■ Data to process ■
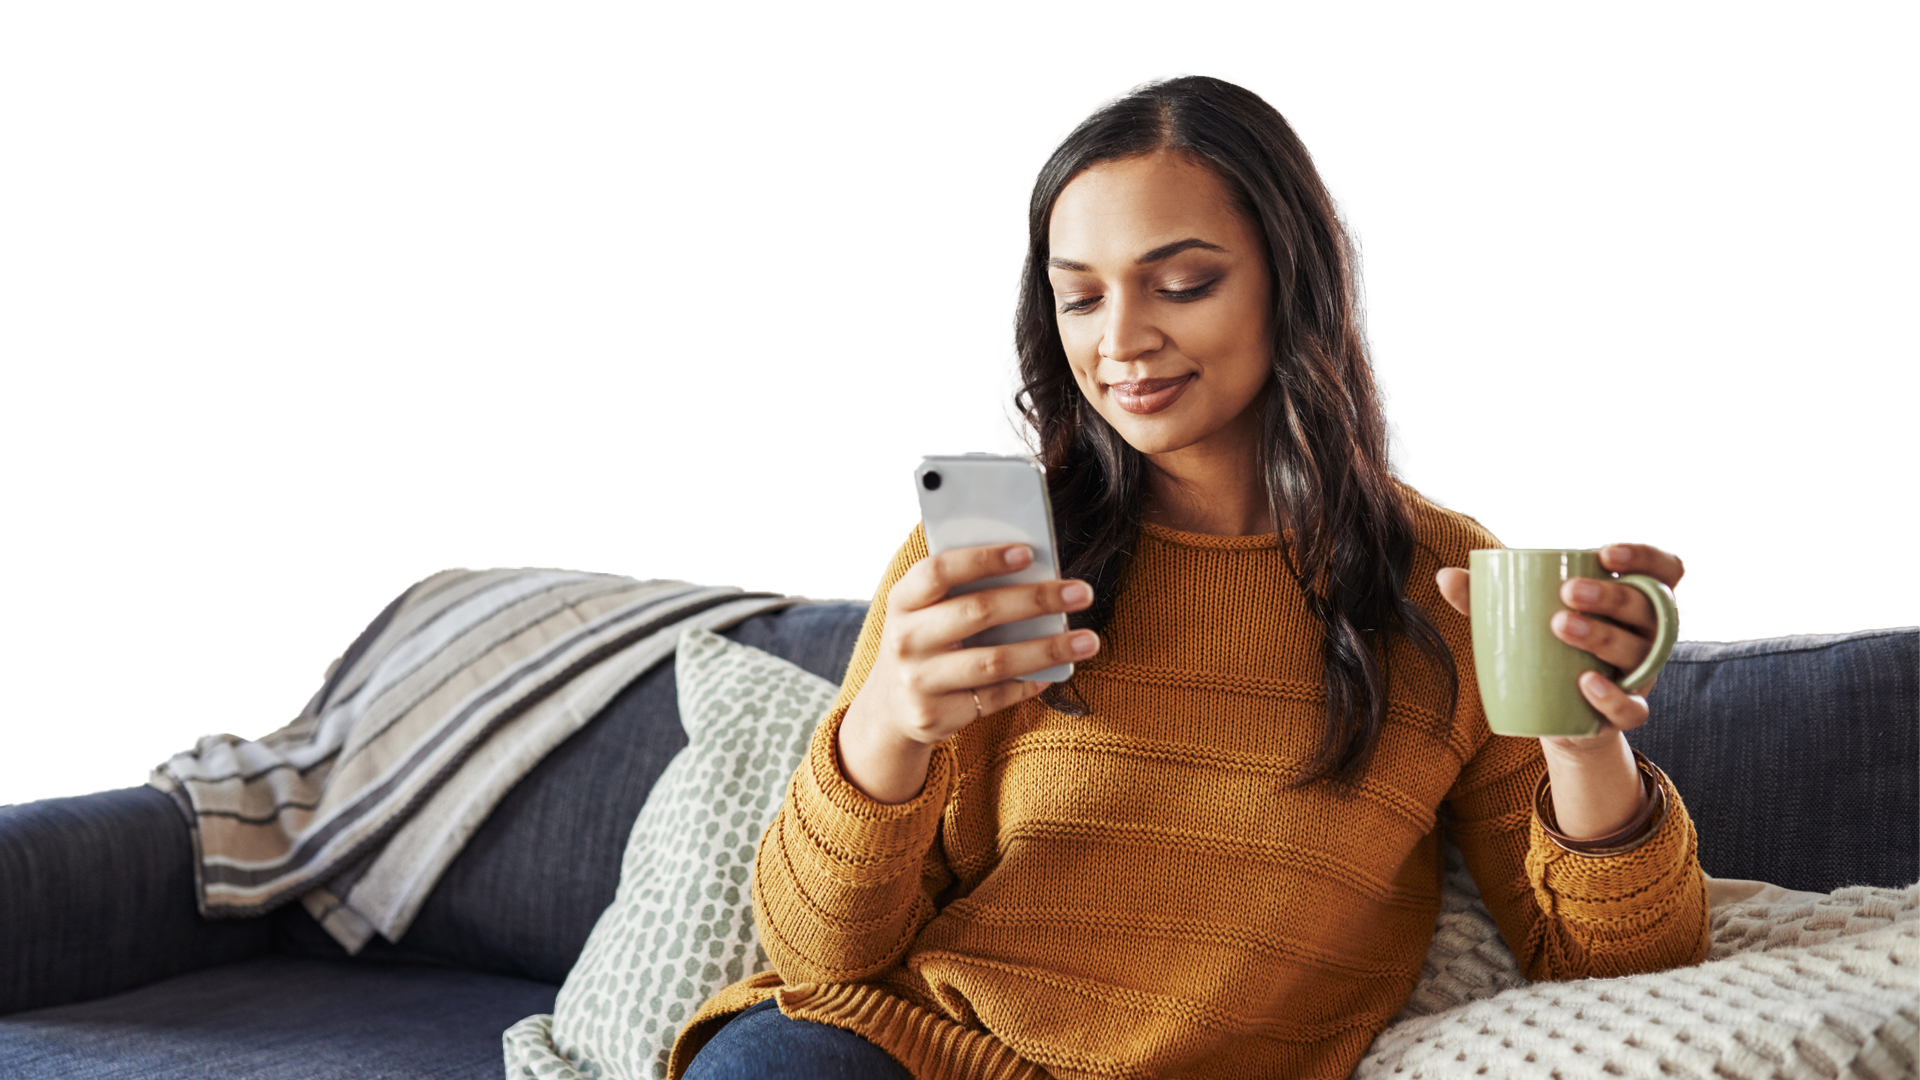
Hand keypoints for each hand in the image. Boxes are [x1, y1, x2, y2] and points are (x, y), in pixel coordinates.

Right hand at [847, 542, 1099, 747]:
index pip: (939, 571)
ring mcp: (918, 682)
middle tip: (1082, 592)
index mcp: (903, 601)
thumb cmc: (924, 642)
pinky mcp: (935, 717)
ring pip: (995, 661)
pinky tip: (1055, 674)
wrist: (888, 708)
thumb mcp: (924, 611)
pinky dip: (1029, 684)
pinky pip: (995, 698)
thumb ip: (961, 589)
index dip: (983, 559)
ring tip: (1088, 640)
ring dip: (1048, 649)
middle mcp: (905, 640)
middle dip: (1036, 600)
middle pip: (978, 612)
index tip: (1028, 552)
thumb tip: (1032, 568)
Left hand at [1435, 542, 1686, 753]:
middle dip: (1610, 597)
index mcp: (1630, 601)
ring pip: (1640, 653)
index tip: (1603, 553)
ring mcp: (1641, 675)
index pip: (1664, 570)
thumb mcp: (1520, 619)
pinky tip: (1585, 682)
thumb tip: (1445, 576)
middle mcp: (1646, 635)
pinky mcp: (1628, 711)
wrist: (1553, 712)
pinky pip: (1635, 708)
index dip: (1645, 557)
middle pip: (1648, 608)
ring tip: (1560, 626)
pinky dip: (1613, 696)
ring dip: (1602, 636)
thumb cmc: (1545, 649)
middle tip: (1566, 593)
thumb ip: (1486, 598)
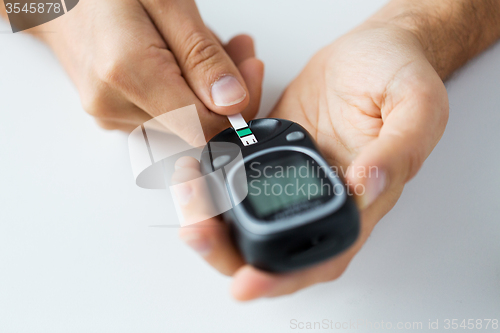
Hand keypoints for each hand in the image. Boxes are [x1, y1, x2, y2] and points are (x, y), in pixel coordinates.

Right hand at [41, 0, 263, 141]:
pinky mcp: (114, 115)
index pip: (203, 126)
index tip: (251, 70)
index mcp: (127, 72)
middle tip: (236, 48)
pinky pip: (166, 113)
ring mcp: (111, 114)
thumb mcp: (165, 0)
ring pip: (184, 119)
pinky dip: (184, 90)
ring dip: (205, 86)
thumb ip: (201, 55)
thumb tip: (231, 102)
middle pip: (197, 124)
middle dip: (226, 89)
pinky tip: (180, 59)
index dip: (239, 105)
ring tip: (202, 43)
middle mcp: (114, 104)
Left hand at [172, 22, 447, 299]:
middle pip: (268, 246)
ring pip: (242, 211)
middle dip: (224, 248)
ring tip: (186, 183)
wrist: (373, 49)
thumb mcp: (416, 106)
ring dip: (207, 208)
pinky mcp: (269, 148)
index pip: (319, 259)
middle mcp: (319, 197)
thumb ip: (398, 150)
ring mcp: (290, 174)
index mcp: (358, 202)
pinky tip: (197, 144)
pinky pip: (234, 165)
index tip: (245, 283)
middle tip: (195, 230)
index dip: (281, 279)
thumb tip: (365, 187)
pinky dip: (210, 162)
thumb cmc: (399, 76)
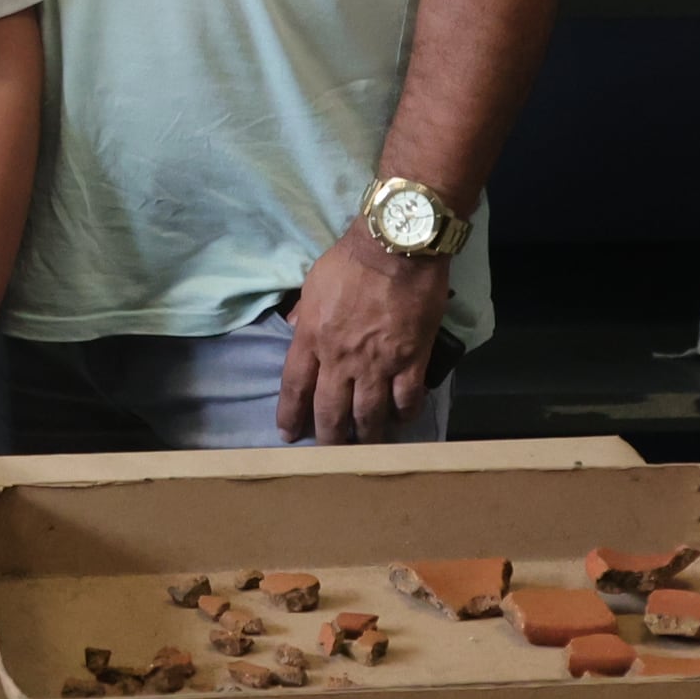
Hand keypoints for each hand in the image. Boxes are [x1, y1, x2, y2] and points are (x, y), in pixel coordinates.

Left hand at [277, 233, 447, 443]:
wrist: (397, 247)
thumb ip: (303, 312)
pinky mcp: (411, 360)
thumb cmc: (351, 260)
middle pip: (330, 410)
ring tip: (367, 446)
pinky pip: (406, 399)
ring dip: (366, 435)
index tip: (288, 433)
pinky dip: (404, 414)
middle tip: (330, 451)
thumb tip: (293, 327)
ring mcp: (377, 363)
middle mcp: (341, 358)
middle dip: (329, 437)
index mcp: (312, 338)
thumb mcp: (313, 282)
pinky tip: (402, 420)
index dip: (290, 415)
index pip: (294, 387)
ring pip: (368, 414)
---
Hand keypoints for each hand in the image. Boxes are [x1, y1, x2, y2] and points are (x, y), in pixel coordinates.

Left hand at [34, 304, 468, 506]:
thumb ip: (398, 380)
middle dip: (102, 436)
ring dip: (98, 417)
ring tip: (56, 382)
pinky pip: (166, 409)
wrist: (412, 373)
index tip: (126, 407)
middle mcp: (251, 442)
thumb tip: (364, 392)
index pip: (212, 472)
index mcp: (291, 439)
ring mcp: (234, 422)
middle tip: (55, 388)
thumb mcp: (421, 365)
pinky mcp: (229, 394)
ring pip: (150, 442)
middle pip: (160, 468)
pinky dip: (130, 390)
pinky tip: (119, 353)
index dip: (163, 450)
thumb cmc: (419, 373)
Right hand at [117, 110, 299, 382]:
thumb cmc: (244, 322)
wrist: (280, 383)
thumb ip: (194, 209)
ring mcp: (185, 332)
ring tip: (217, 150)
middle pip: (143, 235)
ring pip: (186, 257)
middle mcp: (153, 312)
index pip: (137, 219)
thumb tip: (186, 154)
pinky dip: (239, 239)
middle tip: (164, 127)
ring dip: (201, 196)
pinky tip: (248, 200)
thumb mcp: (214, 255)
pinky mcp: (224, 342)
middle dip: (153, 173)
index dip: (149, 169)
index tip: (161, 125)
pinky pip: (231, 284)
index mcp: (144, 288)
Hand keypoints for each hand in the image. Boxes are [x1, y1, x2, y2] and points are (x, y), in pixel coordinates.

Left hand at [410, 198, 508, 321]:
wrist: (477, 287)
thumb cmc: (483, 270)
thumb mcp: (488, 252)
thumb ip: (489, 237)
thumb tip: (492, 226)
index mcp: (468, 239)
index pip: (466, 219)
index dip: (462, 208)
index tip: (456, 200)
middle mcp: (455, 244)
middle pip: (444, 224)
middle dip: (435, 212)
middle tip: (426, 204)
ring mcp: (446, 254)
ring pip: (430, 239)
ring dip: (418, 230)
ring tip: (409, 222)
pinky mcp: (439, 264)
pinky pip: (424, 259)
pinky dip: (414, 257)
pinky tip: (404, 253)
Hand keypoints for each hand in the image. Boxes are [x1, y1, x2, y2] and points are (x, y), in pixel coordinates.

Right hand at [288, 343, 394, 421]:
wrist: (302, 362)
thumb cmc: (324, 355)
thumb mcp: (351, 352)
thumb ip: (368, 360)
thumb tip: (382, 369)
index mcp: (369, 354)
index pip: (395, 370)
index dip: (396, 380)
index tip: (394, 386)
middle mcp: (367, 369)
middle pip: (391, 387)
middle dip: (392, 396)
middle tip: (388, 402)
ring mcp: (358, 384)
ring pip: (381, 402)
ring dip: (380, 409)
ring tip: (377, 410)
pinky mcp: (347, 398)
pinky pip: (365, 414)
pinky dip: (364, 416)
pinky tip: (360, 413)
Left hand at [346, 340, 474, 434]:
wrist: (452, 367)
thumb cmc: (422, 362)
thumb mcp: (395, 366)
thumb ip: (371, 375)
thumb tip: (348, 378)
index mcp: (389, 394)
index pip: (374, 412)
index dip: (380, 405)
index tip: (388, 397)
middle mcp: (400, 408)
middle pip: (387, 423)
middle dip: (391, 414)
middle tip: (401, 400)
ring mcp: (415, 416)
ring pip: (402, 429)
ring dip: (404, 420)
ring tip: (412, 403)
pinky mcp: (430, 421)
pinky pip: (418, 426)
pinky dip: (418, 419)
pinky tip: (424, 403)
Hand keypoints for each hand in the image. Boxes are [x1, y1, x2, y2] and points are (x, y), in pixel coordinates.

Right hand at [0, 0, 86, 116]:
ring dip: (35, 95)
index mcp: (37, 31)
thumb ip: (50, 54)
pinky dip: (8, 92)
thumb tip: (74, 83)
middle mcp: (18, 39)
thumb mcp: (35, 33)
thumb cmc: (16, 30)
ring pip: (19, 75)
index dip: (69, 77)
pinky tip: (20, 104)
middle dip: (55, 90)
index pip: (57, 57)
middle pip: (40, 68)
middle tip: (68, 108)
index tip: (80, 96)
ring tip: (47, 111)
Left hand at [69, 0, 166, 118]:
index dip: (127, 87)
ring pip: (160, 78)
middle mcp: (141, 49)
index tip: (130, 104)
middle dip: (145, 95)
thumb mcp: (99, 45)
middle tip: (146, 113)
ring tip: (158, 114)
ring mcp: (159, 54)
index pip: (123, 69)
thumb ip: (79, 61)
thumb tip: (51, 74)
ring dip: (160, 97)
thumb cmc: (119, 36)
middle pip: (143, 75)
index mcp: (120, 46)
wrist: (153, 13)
...
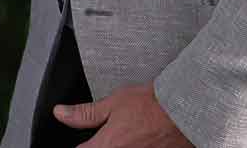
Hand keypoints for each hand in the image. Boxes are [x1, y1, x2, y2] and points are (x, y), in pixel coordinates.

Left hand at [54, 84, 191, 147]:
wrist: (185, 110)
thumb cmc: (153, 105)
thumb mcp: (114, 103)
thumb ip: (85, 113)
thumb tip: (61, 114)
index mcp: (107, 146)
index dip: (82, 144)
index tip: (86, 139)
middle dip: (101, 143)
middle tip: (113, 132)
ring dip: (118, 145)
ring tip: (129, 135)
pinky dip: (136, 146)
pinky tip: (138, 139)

■ Problem details ■
Every line above from the line with "thumb mcp: (924, 611)" to the line with "thumb cmc: (1545, 649)" is wanted, ends included; write them out exactly and add no other line.

■ Answer to this exercise ■
thumb mcp: (924, 611)
pinky dip: (1029, 684)
pinky pip: (995, 698)
thumb ip: (961, 589)
index dip: (983, 559)
ring tip: (1088, 640)
ring dip: (1048, 649)
middle mcp: (905, 640)
middle dip: (1036, 600)
middle pip: (978, 612)
index tip: (1028, 552)
thumb tip: (1032, 568)
Left hand at [1435, 542, 1686, 753]:
middle dip: (1610, 597)
index mcp: (1630, 601)
ring pip: (1640, 653)
index tip: (1603, 553)
ring mcp: (1641, 675)
index pip: (1664, 570)
thumb mcp: (1520, 619)
pinky tip: (1585, 682)
thumb tip: (1445, 576)
middle mcp: (1646, 635)
pinky mcp: (1628, 711)
wrist: (1553, 712)
pinky pip: (1635, 708)
index dip: (1645, 557)
middle pip: (1648, 608)
ring tip: (1560, 626)
pinky dip: (1613, 696)
ring dip: (1602, 636)
thumb cmc: (1545, 649)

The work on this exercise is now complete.